Plaque psoriasis patches can resemble eczema and dermatitis, but psoriasis plaques are more painful and itchy than either condition.
In essence, plaque psoriasis develops due to accelerated cell growth and reproduction, which consequently exhibits itself as build-ups of scaly dead skin cells. Without proper care and treatment, these plaques may become inflamed, resulting in pain and itching.
Plaque Psoriasis Severity
Without a medical consultation, it is nearly impossible to determine the severity of your plaque psoriasis. To give you an idea, however, when psoriasis affects 3% or less of the skin, it is classified as mild. In moderate cases, the patches are present on nearly 10% of the skin. Lastly, when plaque psoriasis results in patches on over 10% of the skin’s surface, it is considered a severe case.
Additionally, medical professionals also take into account the overall impact that symptoms have on a patient’s daily life before putting together a treatment plan.
Understanding the Psoriasis “Plaques”
Plaque psoriasis can occur on any area of the skin. Nonetheless, this type of psoriasis is most typically target the scalp, elbows, and knees. Except for the parts of the body where the skin folds, e.g. armpits, plaque psoriasis patches can form on any area of the body.
It may also target different parts of the skin with every recurring flare-up, with lesions that may even differ in shape and size. Not every flare-up will also have the same level of severity.
Studies show that over 50% of people with plaque psoriasis report patches on the scalp, which can be improved by the use of tar shampoos and topical treatments that promote the shedding of dead skin cells.
Plaque psoriasis can become considerably severe, painful, and widespread.
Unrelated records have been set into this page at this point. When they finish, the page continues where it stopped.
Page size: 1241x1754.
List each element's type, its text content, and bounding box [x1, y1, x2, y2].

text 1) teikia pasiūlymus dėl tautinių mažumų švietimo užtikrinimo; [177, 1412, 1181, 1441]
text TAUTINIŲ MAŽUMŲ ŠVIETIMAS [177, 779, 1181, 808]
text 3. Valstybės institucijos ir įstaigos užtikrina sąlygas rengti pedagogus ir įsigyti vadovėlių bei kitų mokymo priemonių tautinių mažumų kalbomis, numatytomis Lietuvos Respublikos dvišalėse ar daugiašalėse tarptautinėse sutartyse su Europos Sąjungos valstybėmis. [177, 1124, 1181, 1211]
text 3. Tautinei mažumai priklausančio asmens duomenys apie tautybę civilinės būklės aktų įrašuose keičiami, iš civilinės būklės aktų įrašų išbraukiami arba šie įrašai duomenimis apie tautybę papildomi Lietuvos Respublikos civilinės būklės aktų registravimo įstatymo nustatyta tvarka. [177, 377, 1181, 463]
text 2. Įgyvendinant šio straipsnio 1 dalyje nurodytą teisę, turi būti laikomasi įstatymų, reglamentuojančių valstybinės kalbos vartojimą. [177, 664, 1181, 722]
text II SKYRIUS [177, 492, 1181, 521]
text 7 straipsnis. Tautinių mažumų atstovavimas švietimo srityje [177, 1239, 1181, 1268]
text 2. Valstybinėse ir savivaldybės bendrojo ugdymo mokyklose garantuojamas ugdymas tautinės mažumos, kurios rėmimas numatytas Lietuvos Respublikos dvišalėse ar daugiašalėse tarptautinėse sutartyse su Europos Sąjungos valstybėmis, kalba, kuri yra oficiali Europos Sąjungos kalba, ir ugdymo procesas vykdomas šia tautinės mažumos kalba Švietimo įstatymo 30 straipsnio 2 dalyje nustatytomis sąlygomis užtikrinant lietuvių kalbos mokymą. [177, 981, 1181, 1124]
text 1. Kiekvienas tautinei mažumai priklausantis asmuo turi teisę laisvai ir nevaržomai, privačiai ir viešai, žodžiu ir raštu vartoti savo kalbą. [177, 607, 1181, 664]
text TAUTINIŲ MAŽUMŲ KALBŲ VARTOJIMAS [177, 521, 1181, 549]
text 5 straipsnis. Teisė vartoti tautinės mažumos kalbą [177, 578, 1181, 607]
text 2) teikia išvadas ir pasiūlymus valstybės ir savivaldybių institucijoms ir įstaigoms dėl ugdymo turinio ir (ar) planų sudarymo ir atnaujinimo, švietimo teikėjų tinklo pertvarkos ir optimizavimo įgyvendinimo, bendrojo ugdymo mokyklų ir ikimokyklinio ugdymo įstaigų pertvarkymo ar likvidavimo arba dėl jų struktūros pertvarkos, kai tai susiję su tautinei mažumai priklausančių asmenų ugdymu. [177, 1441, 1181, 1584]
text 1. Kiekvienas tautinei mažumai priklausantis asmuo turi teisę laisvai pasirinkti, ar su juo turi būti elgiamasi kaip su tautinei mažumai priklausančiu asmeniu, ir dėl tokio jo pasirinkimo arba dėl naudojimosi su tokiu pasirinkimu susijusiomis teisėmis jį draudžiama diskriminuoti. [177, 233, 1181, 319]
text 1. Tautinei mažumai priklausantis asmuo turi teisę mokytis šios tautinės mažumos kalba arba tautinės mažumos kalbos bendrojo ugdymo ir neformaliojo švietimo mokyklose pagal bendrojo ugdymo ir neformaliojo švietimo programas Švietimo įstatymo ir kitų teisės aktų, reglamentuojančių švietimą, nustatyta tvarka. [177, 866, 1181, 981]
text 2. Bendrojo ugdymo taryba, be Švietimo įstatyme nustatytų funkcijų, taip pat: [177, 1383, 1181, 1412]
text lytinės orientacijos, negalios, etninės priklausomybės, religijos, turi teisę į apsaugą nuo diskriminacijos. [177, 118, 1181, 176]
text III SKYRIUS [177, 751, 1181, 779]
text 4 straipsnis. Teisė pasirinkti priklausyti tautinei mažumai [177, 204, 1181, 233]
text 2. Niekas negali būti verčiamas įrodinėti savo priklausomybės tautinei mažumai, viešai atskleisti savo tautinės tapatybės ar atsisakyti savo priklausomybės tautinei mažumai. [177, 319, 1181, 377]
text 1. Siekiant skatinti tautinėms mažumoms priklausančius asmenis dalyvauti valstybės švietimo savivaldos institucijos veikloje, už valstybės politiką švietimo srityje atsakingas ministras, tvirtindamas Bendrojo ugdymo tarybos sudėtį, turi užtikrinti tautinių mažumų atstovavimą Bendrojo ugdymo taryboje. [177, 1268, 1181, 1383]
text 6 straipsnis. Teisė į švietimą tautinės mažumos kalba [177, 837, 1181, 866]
Getting a handle on your condition and managing your symptoms with the right treatment is essential to avoid complications such as erythrodermic psoriasis.
If you think you may be exhibiting plaque psoriasis symptoms that may also be eczema or dermatitis, see a doctor as soon as you can instead of settling for diagnosing yourself and trying treatments that might be counterproductive. Be as clear and accurate about your symptoms and how they impact your life as possible when you consult a medical professional.
Tips to Cope with Plaque Psoriasis Daily
Managing the psoriasis itch: discuss your medicinal moisturizer and ointment options with your primary physician. The first one might not work; the second one might not be that effective, but you will eventually find the right daily treatment to relieve the itching with the help of your doctor.
In addition to standard medications, it is also important to use a doctor-recommended shampoo if you plaque psoriasis particularly affects the scalp.
Ensure that you have a strong support system – both emotional and professional. You may seek the help of a professional such as a naturopathic doctor to improve your quality of life even more.
There are also millions of people who go through what you go through on a daily basis, so attending a local support group, which you can search for on the website of National Psoriasis Foundation, can also provide you with so much valuable information and opportunities to connect with those who understand you.